Two out of three ain’t bad in this triple feature of newer streaming titles. So let’s find out which I felt was the odd man out.
DAYLIGHT’S END (2016)
The original I Am Legend was the beginning of a tradition that blurred the lines between vampires and zombies. The novel was more vampire in tone, with the feeders only able to come out at night—a theme picked up in the movie adaptation The Last Man On Earth, yet the story was also the inspiration for Romero’s Night of the Living Dead, which felt oddly similar to The Last Man On Earth.
Daylight’s End walks that fine line. The feeders in this film are called zombies in the description, however, they only come out at night and burn up in the sun.
When we meet our megahunk at the beginning, it actually feels like I Am Legend…until he meets up with other people. But first we jump right into the creature action. The main hottie fries a vamp, fights vamps, gets shirtless, saves a girl from a gang, and joins her group, which includes Lance Henriksen and Louis Mandylor.
The plot is as standard—and similar to a video game—as it gets (there’s even a boss vamp). The survivors need to stay alive while fighting off vamps, try to come up with a plan to escape their prison (they’re literally staying in a prison), and argue over what the right plan is. They argue way too long about it.

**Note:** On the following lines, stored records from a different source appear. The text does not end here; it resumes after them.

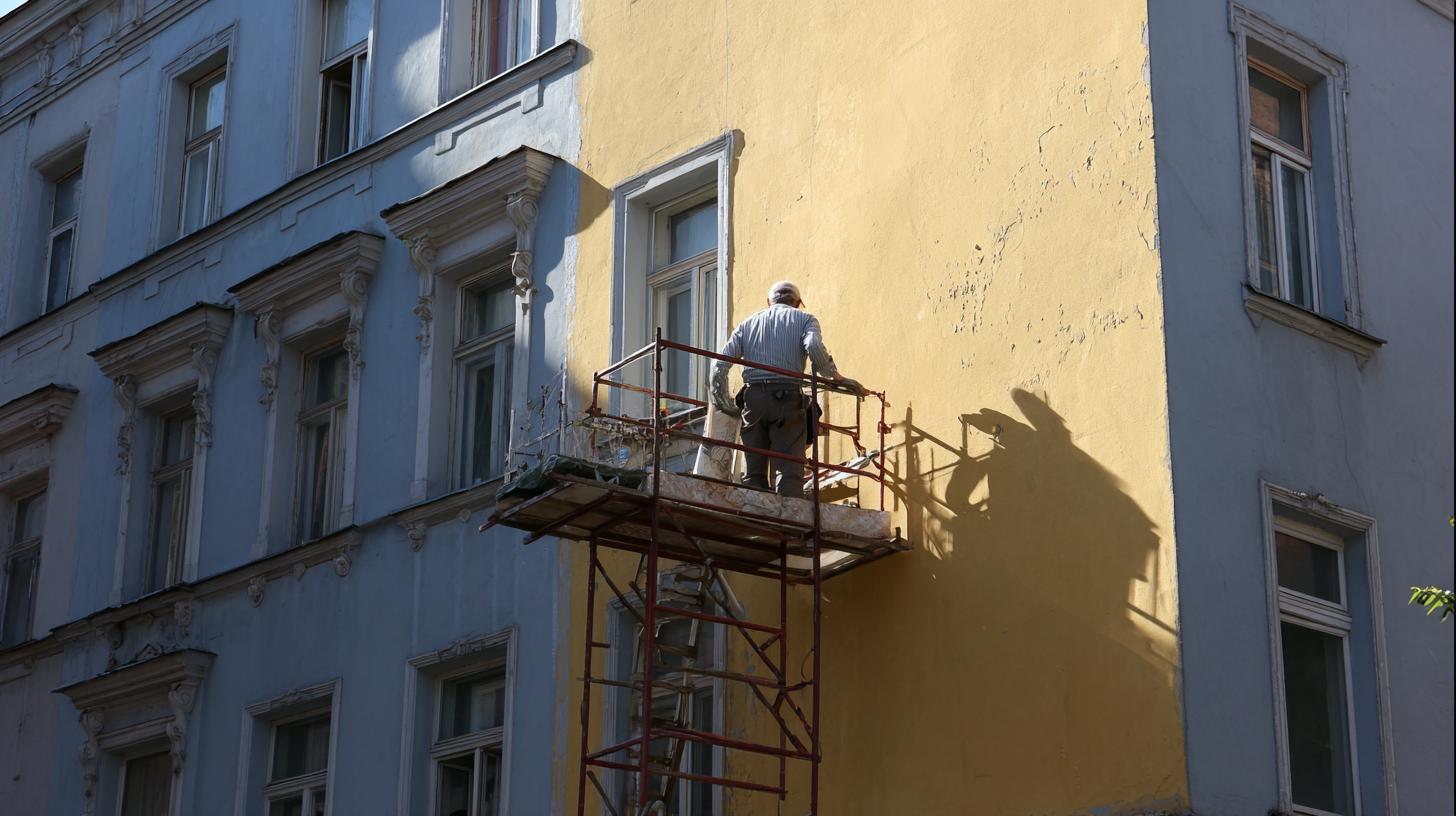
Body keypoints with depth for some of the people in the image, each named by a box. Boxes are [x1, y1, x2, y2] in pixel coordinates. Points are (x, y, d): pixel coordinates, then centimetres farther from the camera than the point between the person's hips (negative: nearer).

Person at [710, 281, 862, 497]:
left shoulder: (748, 323, 22)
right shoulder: (804, 319, 12)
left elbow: (721, 363, 12)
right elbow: (814, 347, -10)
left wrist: (722, 403, 16)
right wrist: (836, 377, -1)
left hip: (753, 398, 3)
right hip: (787, 398, -3)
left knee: (753, 473, 6)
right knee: (789, 472, -7)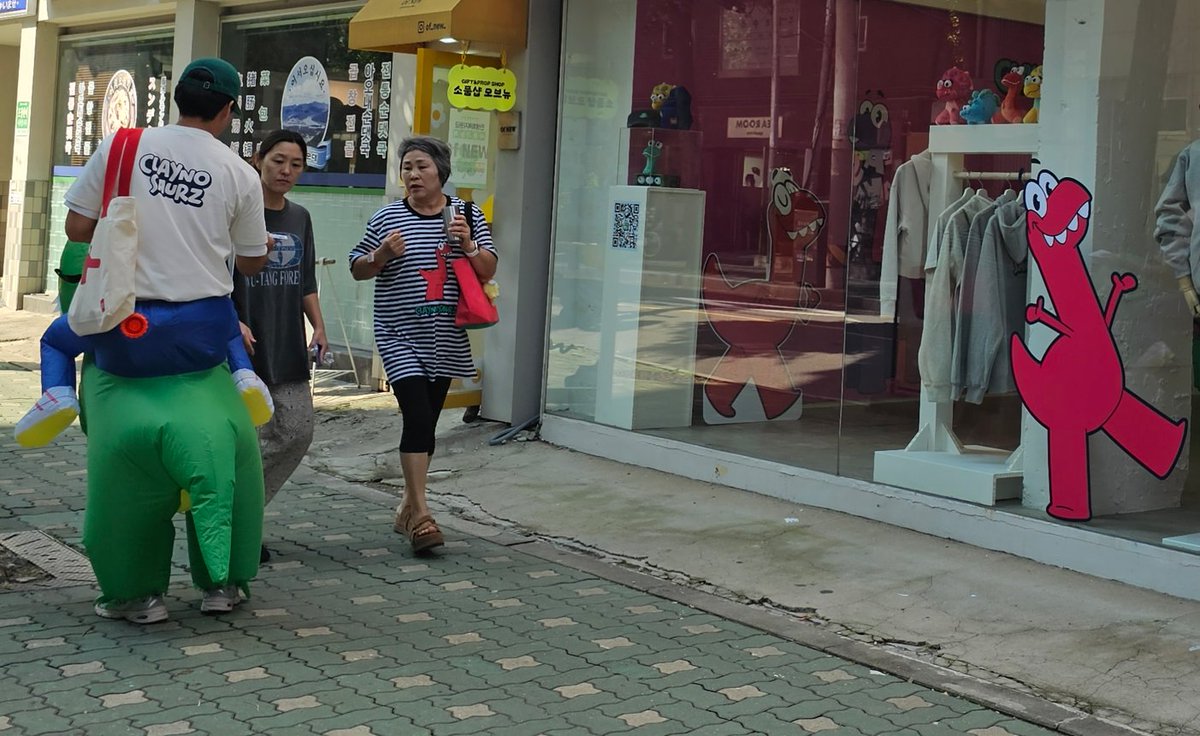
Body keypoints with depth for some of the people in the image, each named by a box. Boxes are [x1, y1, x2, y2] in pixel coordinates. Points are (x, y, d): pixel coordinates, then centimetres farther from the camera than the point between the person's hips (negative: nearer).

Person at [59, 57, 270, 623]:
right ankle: (222, 580, 21)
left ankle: (135, 591, 14)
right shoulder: (240, 174, 0)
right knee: (221, 444, 15)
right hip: (204, 326, 0)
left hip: (128, 322, 0)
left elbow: (77, 228, 0)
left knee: (123, 454, 10)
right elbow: (251, 261, 12)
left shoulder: (121, 146, -2)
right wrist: (265, 246, 35)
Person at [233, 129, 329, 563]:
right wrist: (234, 322, -21)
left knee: (297, 433, 5)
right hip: (246, 347, -7)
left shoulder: (299, 218, 13)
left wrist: (318, 326, 9)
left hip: (288, 347, 7)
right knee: (251, 437, -6)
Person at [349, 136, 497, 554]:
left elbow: (488, 271, 6)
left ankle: (408, 508, 23)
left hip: (445, 340, 3)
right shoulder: (387, 219, -2)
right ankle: (420, 515, -12)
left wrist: (468, 244, -12)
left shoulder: (467, 215, 5)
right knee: (417, 416, -15)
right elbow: (358, 270, 5)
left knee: (427, 422, 10)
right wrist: (383, 253, -15)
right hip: (401, 336, -3)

Yes, in the middle of wicked vamp action, the movie screeches to a halt to waste too much time dishing out the usual group dynamic dialogue. 15 minutes should have been shaved off this hour and 45-minute movie, and by that I mean most of the dialogue.
It does pick back up big time in the final act, so it’s totally worth a watch, but just be prepared to be bored for a while in the middle.
SLEEP NO MORE (2017)
Sleep No More comes from the director of Dead Awake, which is one of those movies I know I’ve seen but remember nothing about beyond the poster art and the general sleep paralysis theme. I’ll most likely have the same struggle with Sleep No More in a few months.
It’s set in the 80s. College students are working with an experimental sleep drug that takes their minds to a whole different reality. They begin having hallucinations of a boogeyman. Freddy Krueger on Flatliners Street?
Sleep No More exemplifies what makes so many horror movies, even those clearly with a bit more of a budget than the average indie, ineffectual these days. They try to create multiple layers instead of simply focusing on one good vs. one evil. And I’m not talking just throwing in crazy shit that is somehow ridiculously entertaining, as in Euro horror of the 80s. I mean randomly branching plot points that never quite feel like they stem from the same damn tree trunk. As a result we are left with way too much going on, none of it ever really coming together. And most importantly, any attempts at scares have absolutely no effect because we don’t actually know what we are supposed to be afraid of.
I simply could not stay fixated on this mess of bickering students that all seem to be having entirely different experiences. Most disappointing, we never get to see what could have been the one concrete thing holding it all together—the boogeyman. We just get shadows, smoke, flickers of promise, and warped lens effects.
Even the attempt at setting it in the 80s fails. Sure, we get to hear “Cruel Summer”, “Hungry Like the Wolf”, “Two Divided by Zero”, and “Der Kommissar”. We see a Commodore 64 and an Atari 2600. A guy watches a slasher on VHS. But none of that can convince anyone who grew up in the 80s that this takes place in the 80s. The film quality looks modern and that alone spoils the tone. The kids look and act like they’re from the current day, which is a complete time capsule fail for me.
I originally hesitated to put Sleep No More in my watchlist because I imagined it was going to be the exact disappointment it is. I want more out of my horror than I get here.
LASSO (2018)
For some reason I expected this to be about supernatural cowboys, but I think that is actually another movie I saw on SyFy at some point.
Lasso features real murderous cowboys that target a bus load of tourists after a rodeo show (be warned, there’s a brutal scene during the rodeo with a horse that gets hurt).
We eventually find out why the cowboys are so evil, and it is absolutely ridiculous, but you just have to go with it because the movie is a total joyride of brutal gore and violence.
Plus, some chick dresses like she’s in the Madonna “Music” video…
This film goes beyond just horror in an understated, crucial way. The “final” group is like nothing you’ve ever seen before.
There’s the usual final girl, but she is overshadowed by several other unique characters: an amazingly strong and determined elderly lady character; a gender non-specified rodeo worker whose gender is actually questioned at one point (are they a man or woman?); and the main boy, who is not the usual tough guy hero, but is quite fragile and scared even as he struggles to fight back.
Having us root for this unexpected crew is incredibly refreshing, and those who make horror flicks with the usual stereotypical characters should take note.
On top of that, Sean Patrick Flanery kicks ass as a surviving rodeo contestant without all his limbs.